Posted : Nov 22, 2015 01:08


jane yolen

When I first heard Ellen was writing this essay, I was dying to read it. And now that I have, I see that it is--like Ellen herself--a thoughtful advocate for the transgender kids and adults. Huzzah! Jane Yolen

Posted : Nov 20, 2015 01:39


Susan Lundy

I bought four copies of Parrotfish when it came out and, over the past ten years, "distributed" all but one of them to friends who would benefit greatly from reading this moving story. Now that the new edition is arriving, I am also ordering multiple copies, this time to list them on my Bookcrossing.com site and then set them free. You will find them shortly over the next year in the Lansdale Avenue Little Free Library. My home is on the walking path for both the local public high school and middle school...it is good to get access to this book again.

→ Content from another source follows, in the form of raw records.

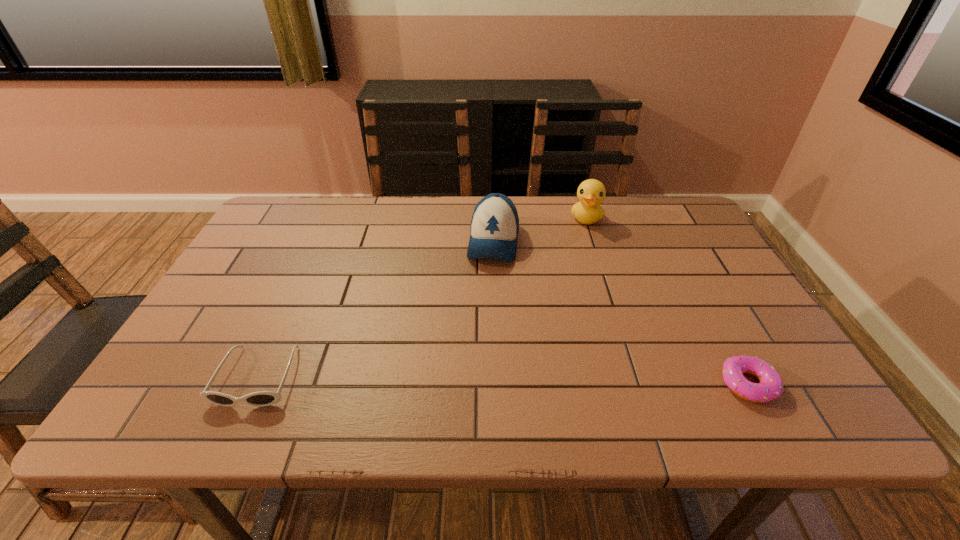
Where is `vacant region that satisfies the following two spatial constraints: 1. with the lenses of the third tallest object facing outward; 2. on the left side of the doughnut`? The height and width of the screenshot is (540, 960). vacant region that satisfies the following two spatial constraints: 1. with the lenses of the third tallest object facing outward; 2. on the left side of the doughnut is located at coordinates (254, 384).

Identify the location of vacant area that satisfies the following two spatial constraints: 1. with the lenses of the third tallest object facing outward; 2. on the left side of the shortest object. The height and width of the screenshot is (540, 960). click(x=254, y=384).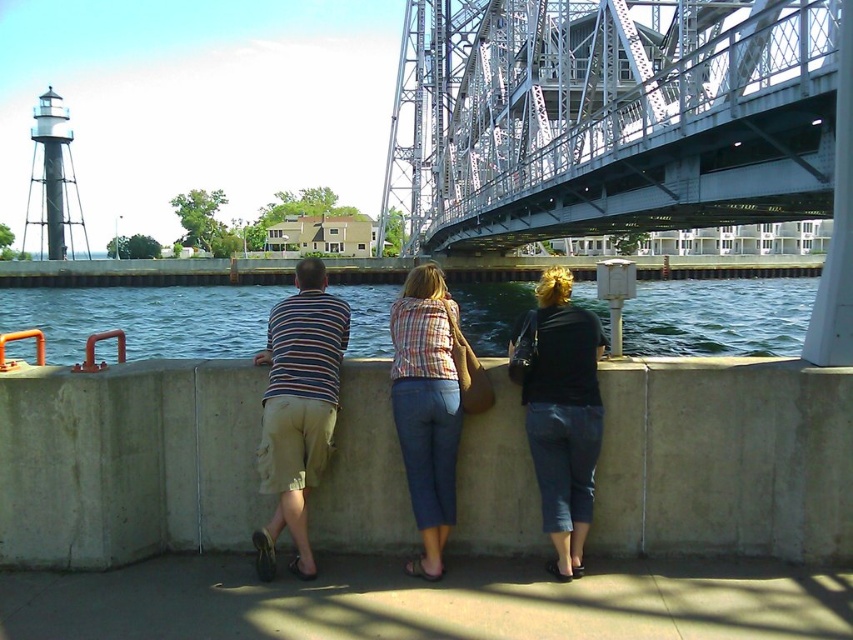
You are standing at the waterfront and want to take a photo of the gray metallic bridge at upper center. If your camera can focus on objects up to 15 meters away, will it be able to capture the bridge clearly?

The gray metallic bridge at upper center is 14.84 meters away from the camera, which is within the camera focus range of up to 15 meters. Therefore, the camera can capture the bridge clearly.

You are trying to locate the striped fabric shorts at center in a group of people leaning against a concrete barrier. Which direction should you look relative to the black denim jeans at center?

You should look to the left of the black denim jeans at center to find the striped fabric shorts at center, since the black denim jeans at center is positioned to the right of the striped fabric shorts at center.

From the picture: You are trying to determine which clothing item takes up more visual space in the image. The striped fabric shorts at center and the plaid shirt at center are both visible. Which one appears bigger?

The striped fabric shorts at center is larger in size than the plaid shirt at center, so the striped fabric shorts at center appears bigger.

Posted : Nov 19, 2015 03:52


Dahlia Adler

Love this. With as few books as we have in YA with transgender protagonists, I think it's so important to keep the ones we do feeling like safe (and accurate) spaces for teens. Really heartened to see a commitment to that by both author and publisher.

Posted : Nov 18, 2015 09:37


Ellen Wittlinger

To be clear, the cover pictured above is the old paperback cover. The new edition has the pink fish cover of the original hardback.